• Text

<<<<

If you’ve seen one Razer Blade laptop in the past few years, you’ve essentially seen them all. The new Blade 15 Advanced is another one of those monochromatic, monolithic machines milled out of aluminum. But this one is a beast on the inside, with enough year-to-year improvements elsewhere to be worthy of your attention.
At nearly the top of Razer’s configuration tree sits this $2,999 ($2,799 at the time of publishing) model that I’ve been testing for the last week. It has a powerful eight-core Intel Core i7-10875H processor, Nvidia’s RTX 2080 Super Max-Q graphics chip, a 1TB NVMe SSD, and 16GB of RAM. Topping it off, it has a 1080p display with a 300Hz refresh rate.
This configuration is powerful, and it has no issue playing all of today’s most demanding games at high frame rates with its display’s native 1080p resolution (yet ray tracing without hand-holding via Nvidia’s AI-assisted DLSS feature still presents a big challenge, as I’ll get into later). Pricing for the Blade 15 Advanced starts at $2,599, and that price will get you the same processor and 300Hz refresh rate display but with the Nvidia RTX 2070 Super Max-Q, 16GB of RAM, and a 512GB NVMe SSD.

>>>>

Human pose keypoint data
<<<<

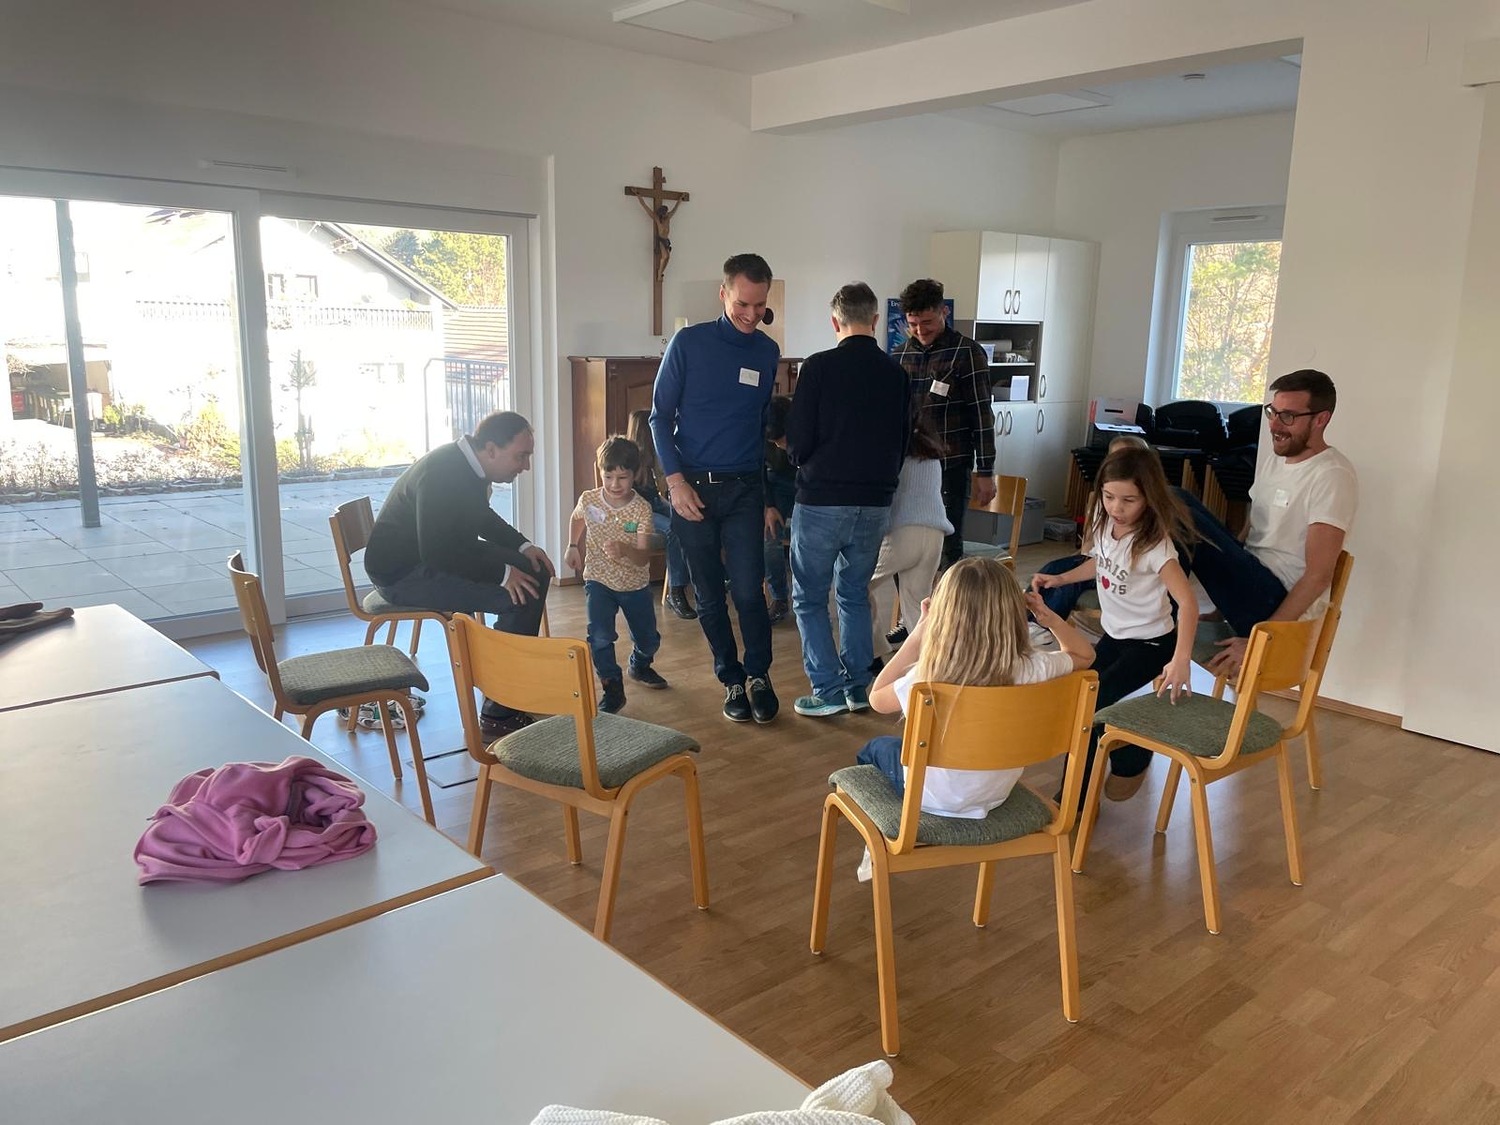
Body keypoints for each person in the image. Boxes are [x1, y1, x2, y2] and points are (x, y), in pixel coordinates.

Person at [853, 558, 1093, 877]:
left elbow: (876, 697)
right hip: (995, 794)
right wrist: (1048, 618)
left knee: (875, 748)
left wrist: (919, 632)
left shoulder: (929, 675)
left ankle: (878, 845)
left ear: (945, 615)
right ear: (1014, 612)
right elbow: (1085, 655)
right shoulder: (1034, 667)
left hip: (929, 798)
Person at [649, 252, 782, 724]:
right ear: (723, 293)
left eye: (760, 305)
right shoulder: (689, 343)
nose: (752, 314)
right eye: (743, 303)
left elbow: (760, 428)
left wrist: (767, 498)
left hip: (745, 489)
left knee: (748, 591)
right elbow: (659, 418)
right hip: (693, 491)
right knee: (708, 594)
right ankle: (731, 679)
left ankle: (759, 675)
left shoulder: (767, 352)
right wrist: (676, 482)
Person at [363, 410, 553, 739]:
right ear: (491, 449)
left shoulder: (466, 465)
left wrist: (523, 547)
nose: (525, 466)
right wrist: (503, 573)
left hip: (432, 557)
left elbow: (480, 517)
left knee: (534, 572)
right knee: (520, 595)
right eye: (521, 456)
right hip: (403, 575)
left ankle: (510, 684)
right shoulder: (442, 474)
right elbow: (438, 554)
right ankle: (498, 713)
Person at [1031, 444, 1199, 802]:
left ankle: (1077, 798)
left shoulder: (1156, 545)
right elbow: (1101, 562)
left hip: (1152, 644)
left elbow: (1187, 603)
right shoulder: (1108, 526)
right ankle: (1126, 753)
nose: (1116, 508)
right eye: (1109, 497)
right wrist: (1061, 579)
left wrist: (1181, 658)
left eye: (1128, 500)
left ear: (1149, 498)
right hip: (1115, 637)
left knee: (1093, 706)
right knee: (1082, 698)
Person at [1180, 369, 1357, 681]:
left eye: (1288, 416)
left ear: (1320, 419)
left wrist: (1262, 638)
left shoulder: (1331, 475)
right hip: (1252, 590)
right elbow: (1251, 539)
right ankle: (1132, 596)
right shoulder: (1274, 460)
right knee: (1175, 501)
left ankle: (1137, 604)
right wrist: (1222, 606)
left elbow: (1319, 576)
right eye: (1273, 412)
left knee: (1175, 503)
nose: (1275, 425)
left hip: (1275, 604)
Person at [786, 282, 911, 718]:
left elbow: (798, 441)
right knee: (854, 593)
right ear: (875, 320)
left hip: (822, 498)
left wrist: (800, 458)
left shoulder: (818, 367)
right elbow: (902, 440)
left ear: (834, 321)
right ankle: (858, 686)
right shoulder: (896, 373)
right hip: (875, 500)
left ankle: (827, 690)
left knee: (809, 597)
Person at [890, 278, 996, 569]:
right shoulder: (899, 356)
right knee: (903, 541)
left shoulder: (967, 353)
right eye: (913, 323)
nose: (920, 330)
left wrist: (985, 471)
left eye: (927, 322)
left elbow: (981, 414)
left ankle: (949, 598)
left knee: (948, 545)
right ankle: (910, 601)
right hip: (908, 467)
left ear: (944, 312)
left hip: (951, 465)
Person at [564, 436, 667, 714]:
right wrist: (572, 545)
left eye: (622, 477)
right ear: (600, 471)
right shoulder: (589, 499)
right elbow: (577, 518)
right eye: (608, 476)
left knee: (649, 640)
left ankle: (640, 664)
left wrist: (625, 549)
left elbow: (643, 556)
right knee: (599, 637)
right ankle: (612, 687)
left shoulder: (641, 509)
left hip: (634, 585)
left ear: (635, 474)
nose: (614, 484)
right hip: (598, 579)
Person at [1032, 433, 1152, 631]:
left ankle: (1043, 628)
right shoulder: (1100, 500)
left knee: (1069, 585)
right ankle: (1024, 622)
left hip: (1117, 570)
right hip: (1095, 558)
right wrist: (1077, 561)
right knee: (1051, 568)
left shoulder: (1139, 513)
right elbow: (1090, 542)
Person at [867, 408, 950, 667]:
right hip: (934, 535)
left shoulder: (890, 453)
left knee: (854, 587)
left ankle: (875, 653)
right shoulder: (930, 452)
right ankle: (931, 666)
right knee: (918, 607)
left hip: (903, 533)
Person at [626, 408, 694, 620]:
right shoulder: (627, 457)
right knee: (673, 530)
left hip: (655, 503)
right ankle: (676, 591)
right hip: (636, 511)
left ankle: (710, 577)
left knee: (687, 520)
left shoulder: (653, 455)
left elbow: (661, 486)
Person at [763, 395, 796, 625]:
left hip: (807, 481)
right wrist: (768, 506)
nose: (778, 445)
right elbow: (759, 472)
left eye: (780, 440)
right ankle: (779, 598)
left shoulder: (805, 426)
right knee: (769, 536)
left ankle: (810, 600)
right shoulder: (762, 431)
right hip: (775, 485)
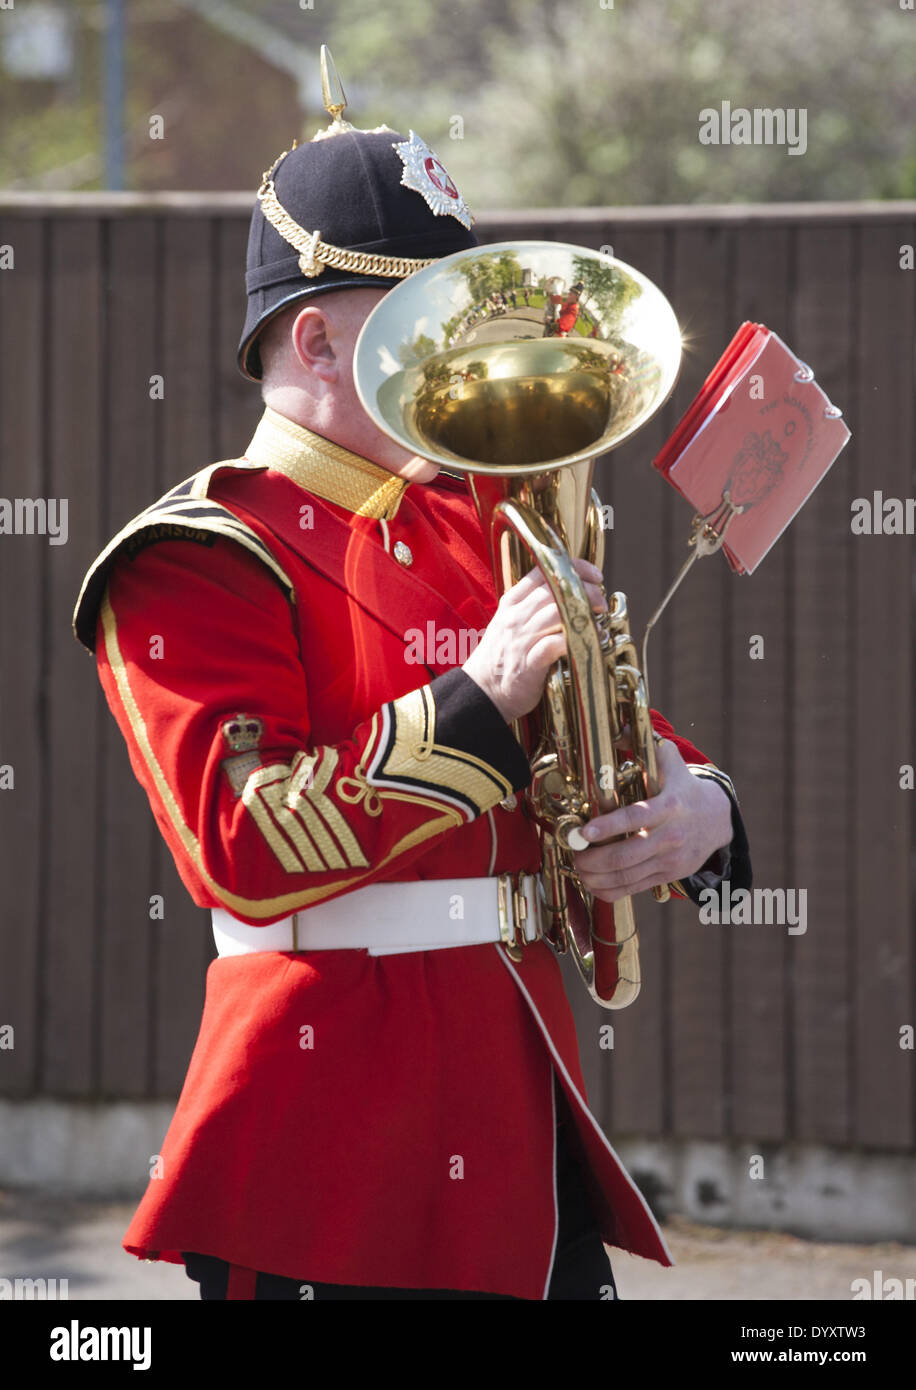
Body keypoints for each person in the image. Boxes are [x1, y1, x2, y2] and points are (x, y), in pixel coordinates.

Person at [72, 66, 750, 1301]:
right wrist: (481, 697)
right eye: (423, 326)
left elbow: (598, 716)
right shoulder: (200, 553)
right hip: (324, 1147)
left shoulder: (472, 517)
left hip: (523, 1112)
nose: (467, 366)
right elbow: (239, 838)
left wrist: (698, 803)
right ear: (319, 336)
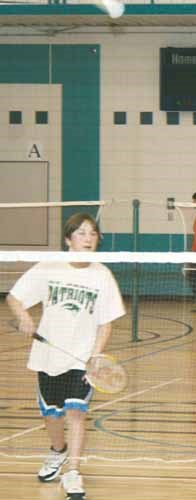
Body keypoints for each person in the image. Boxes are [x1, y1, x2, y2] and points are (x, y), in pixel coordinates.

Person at [6, 213, 125, 500]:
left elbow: (105, 323)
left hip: (82, 358)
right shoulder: (50, 267)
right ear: (68, 239)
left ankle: (73, 472)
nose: (88, 238)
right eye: (81, 233)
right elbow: (14, 298)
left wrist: (95, 358)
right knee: (52, 415)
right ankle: (58, 450)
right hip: (48, 355)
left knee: (76, 413)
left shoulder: (102, 275)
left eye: (93, 233)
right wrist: (23, 317)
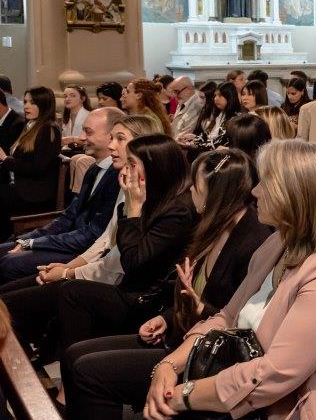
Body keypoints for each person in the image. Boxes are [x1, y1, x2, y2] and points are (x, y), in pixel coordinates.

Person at [104, 139, 316, 420]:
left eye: (266, 183)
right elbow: (225, 316)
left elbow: (276, 373)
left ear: (296, 195)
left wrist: (183, 394)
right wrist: (169, 366)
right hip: (242, 398)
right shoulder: (277, 244)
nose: (256, 191)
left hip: (291, 419)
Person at [62, 148, 272, 420]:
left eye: (196, 187)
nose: (190, 192)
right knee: (75, 356)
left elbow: (239, 328)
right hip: (182, 335)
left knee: (89, 372)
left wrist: (197, 307)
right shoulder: (213, 227)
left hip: (208, 359)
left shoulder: (253, 241)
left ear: (215, 194)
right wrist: (167, 316)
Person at [33, 135, 193, 360]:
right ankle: (51, 361)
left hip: (147, 300)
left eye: (132, 164)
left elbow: (133, 262)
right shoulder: (153, 197)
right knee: (58, 292)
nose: (126, 171)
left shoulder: (177, 210)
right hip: (129, 286)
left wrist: (133, 208)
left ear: (155, 168)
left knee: (71, 292)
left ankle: (67, 371)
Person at [0, 108, 122, 282]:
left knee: (9, 263)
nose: (80, 138)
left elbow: (92, 235)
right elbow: (67, 216)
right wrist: (27, 239)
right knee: (5, 250)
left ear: (112, 136)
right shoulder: (95, 168)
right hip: (68, 242)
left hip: (83, 252)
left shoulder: (118, 177)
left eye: (88, 132)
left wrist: (35, 243)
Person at [0, 87, 62, 235]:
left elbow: (38, 168)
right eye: (26, 101)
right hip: (20, 186)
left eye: (33, 103)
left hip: (34, 193)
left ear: (44, 105)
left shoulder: (49, 129)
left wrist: (5, 159)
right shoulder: (30, 126)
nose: (26, 106)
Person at [188, 82, 242, 148]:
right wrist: (193, 139)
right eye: (215, 95)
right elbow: (206, 135)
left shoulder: (235, 117)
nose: (216, 99)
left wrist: (195, 144)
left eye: (220, 95)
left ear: (229, 96)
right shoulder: (219, 114)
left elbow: (219, 142)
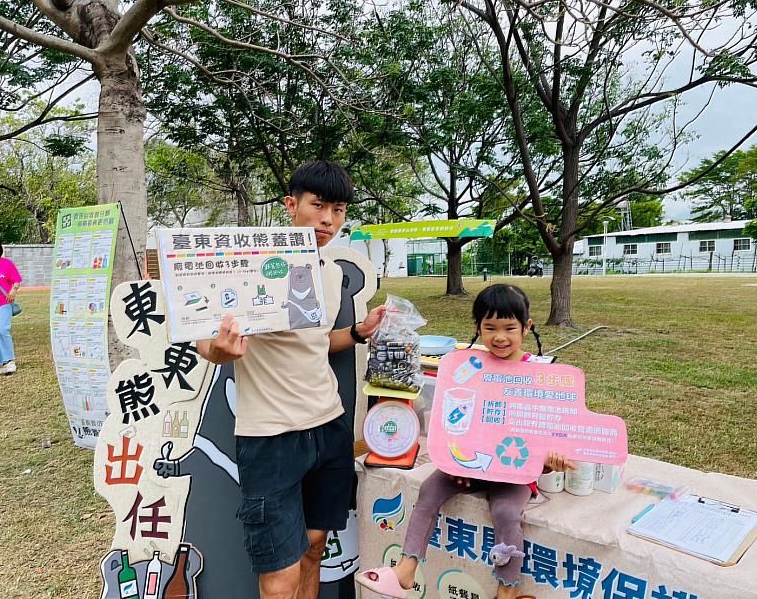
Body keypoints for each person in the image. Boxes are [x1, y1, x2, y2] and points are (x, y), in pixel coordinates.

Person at [196, 160, 386, 599]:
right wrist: (216, 351)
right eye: (318, 205)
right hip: (270, 438)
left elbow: (315, 342)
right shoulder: (248, 264)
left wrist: (358, 332)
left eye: (338, 210)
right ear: (291, 205)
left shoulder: (332, 273)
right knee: (279, 578)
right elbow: (205, 338)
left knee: (315, 548)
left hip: (328, 426)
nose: (328, 220)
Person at [356, 283, 576, 599]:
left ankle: (507, 589)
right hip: (467, 465)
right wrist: (454, 459)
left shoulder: (540, 375)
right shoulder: (468, 369)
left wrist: (549, 458)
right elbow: (453, 421)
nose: (500, 336)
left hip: (511, 471)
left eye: (509, 328)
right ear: (478, 328)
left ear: (526, 327)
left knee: (506, 512)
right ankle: (405, 570)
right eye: (490, 327)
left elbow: (551, 428)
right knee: (430, 489)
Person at [0, 236, 22, 376]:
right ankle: (2, 362)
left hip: (3, 303)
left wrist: (13, 291)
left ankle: (10, 361)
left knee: (1, 330)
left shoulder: (6, 264)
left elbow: (17, 281)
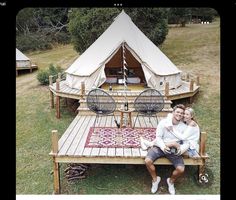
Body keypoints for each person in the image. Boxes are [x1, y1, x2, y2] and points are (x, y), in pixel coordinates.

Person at [143, 104, 189, 195]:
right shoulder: (163, 123)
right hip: (160, 146)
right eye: (178, 112)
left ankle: (171, 182)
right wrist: (164, 147)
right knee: (148, 161)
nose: (179, 114)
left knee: (181, 169)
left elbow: (187, 142)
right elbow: (158, 137)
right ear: (173, 112)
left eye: (182, 113)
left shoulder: (184, 127)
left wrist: (181, 150)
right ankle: (155, 180)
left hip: (174, 150)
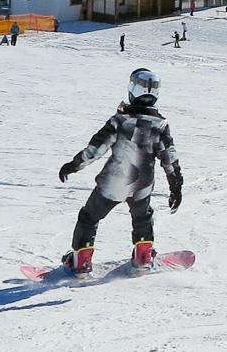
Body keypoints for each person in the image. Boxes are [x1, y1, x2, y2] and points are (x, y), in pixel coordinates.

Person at [56, 67, 183, 274]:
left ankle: (81, 262)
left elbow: (96, 149)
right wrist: (176, 186)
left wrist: (74, 165)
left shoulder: (119, 120)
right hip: (142, 185)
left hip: (113, 183)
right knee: (142, 218)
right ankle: (143, 257)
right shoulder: (160, 125)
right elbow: (169, 158)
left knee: (89, 217)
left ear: (132, 89)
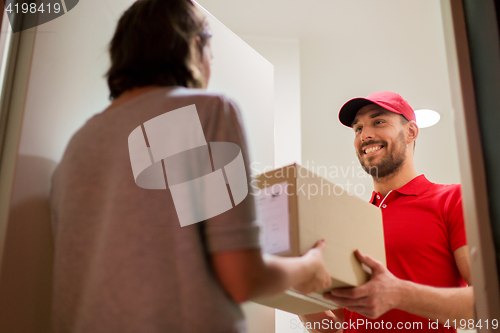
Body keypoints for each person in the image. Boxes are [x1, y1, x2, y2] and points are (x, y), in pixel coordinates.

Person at [49, 1, 331, 332]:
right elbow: (243, 278)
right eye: (211, 48)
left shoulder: (77, 146)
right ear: (196, 44)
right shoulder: (206, 114)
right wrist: (309, 267)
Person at [299, 91, 474, 333]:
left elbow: (487, 302)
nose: (365, 135)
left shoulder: (453, 199)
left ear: (411, 132)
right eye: (358, 128)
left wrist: (399, 294)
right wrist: (297, 296)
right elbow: (342, 326)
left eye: (378, 122)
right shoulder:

>>>>

• To do
Please state the starting price of the Blade 15 Advanced given in the laptop review.

• Solution for this exercise
$2,599